British global investment firm

Permira Holdings Limited is a British private equity firm. Founded in 1985 as part of Schroders, it became independent in 1996. Operating as Permira since 2001, the company became one of the largest buyout specialists. As of 2024, Permira advises funds with total committed capital of €80 billion, which have invested in more than 300 companies worldwide. The company employs over 470 people in 15 offices across Europe, North America and Asia.

In June 2024, Permira ranked 20th in Private Equity International's PEI 300 ranking among the world's largest private equity firms.

== History ==
In the 1980s, J. Henry Schroder Wagg, a multinational asset management company, developed a concept for private equity funds to finance management buyouts. It operated as Schroder Ventures, headquartered in the UK. Nicholas Ferguson was appointed chairman.

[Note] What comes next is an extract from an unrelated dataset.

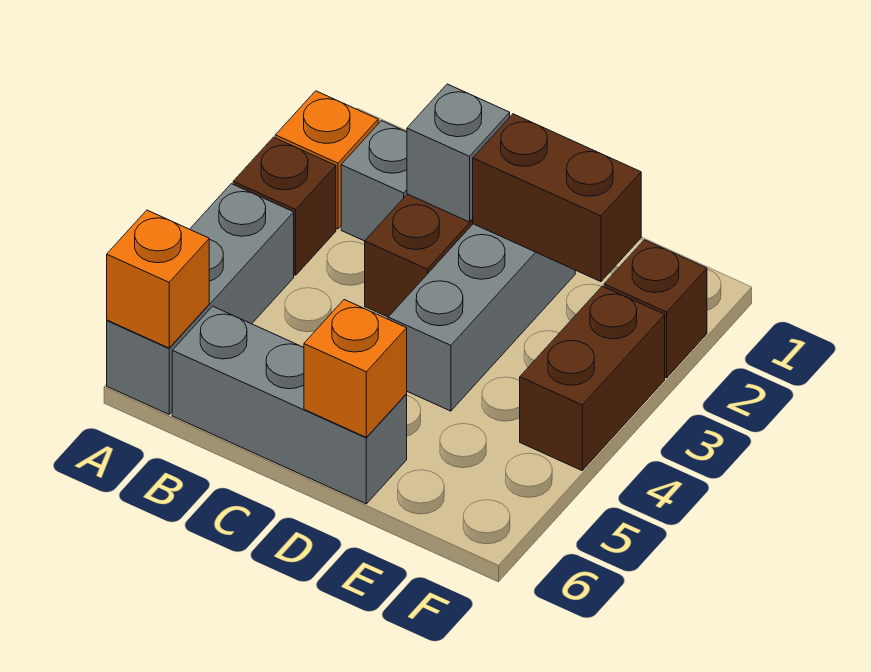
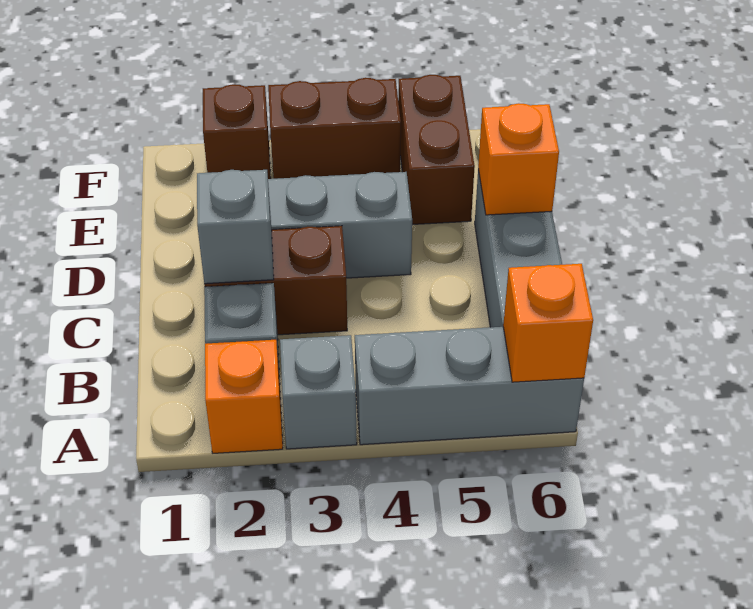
brown brick A3 level 1 -> grey brick A3 level 1
brown brick D2:E2 level 2 -> brown brick E5:F5 level 1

In 1996, Schroder Ventures staff from the UK, Germany, France, and Italy formed an independent company called Schroder Ventures Europe. It was renamed Permira in 2001 to reflect its separation from J. Henry Schroder Wagg. The Permira brand had been introduced earlier with the launch of the Permira Europe I and Permira Europe II investment funds.

During the 1990s and 2000s, Permira became the largest private equity firm in the UK and Europe. The firm invested in companies such as Cognis and Premiere. These acquisitions attracted widespread public attention. In 2002, Permira opened its first US office in New York City. The firm also established a presence in Asia with its offices in Tokyo (2005–2022) and Hong Kong (2008).

In 2004, CVC and Permira bought from Centrica the British motoring association the AA, and in July 2007 merged the AA with Saga under Acromas Holdings. In 2006, CVC and Permira were accused by Labour MP Gwyn Prosser in the House of Commons of "greed" and "blatant asset stripping" of the AA "to borrow £500m on the basis of the AA's assets in order to pay themselves a dividend." The AA responded that they were "happy to have a reasoned conversation with Mr Prosser."

In 2021, Permira successfully closed its second multi-billion growth opportunities fund at its $4bn hard cap. Most recently in 2023, the firm closed its eighth flagship buyout fund, Permira VIII, with total capital commitments of €16.7 billion.

In August 2026, Permira and the Canadian Pension Plan Investment Board acquired fund administration services company JTC Group for £2.3 billion. Located in Jersey; it was founded in 1987 as Jersey Trust Company. In 2018 it had an initial public offering on the London Stock Exchange. Its acquisitions include: Merrill Lynch's international trust and wealth structuring business,Sanne Group's private client business, and NES Financial.

== Operations ==
Permira owns businesses in several countries worldwide. Permira Holdings Limited, which has its registered office in St Peter Port, Guernsey, is the holding company for the group. Operations are managed from the headquarters in London; it also has offices in major business and financial centres, including Frankfurt.

Permira is organised as a partnership and is owned by most of its senior management. The group operates under the supervision of the executive board, which includes Kurt Björklund, who is Managing Partner.

== Investments ==
Permira advises buyouts, growth funds, equity funds, and credit funds that operate independently of the holding company. The funds are backed by, among others, institutional investors.

Permira targets companies around the world with proven growth prospects, often in partnership with management. Permira seeks to enhance the value of businesses over the medium to long term, for example through spin-offs, mergers and acquisitions, and organic growth. A common exit strategy for Permira is the sale of companies to other companies or public offerings.

Permira focuses on the technology, consumer, services, and healthcare sectors. High-profile investments include Acuity Analytics, Clearwater Analytics, Engel & Völkers, McAfee, Neuraxpharm, Reorg, Squarespace, TeamViewer, and Zendesk.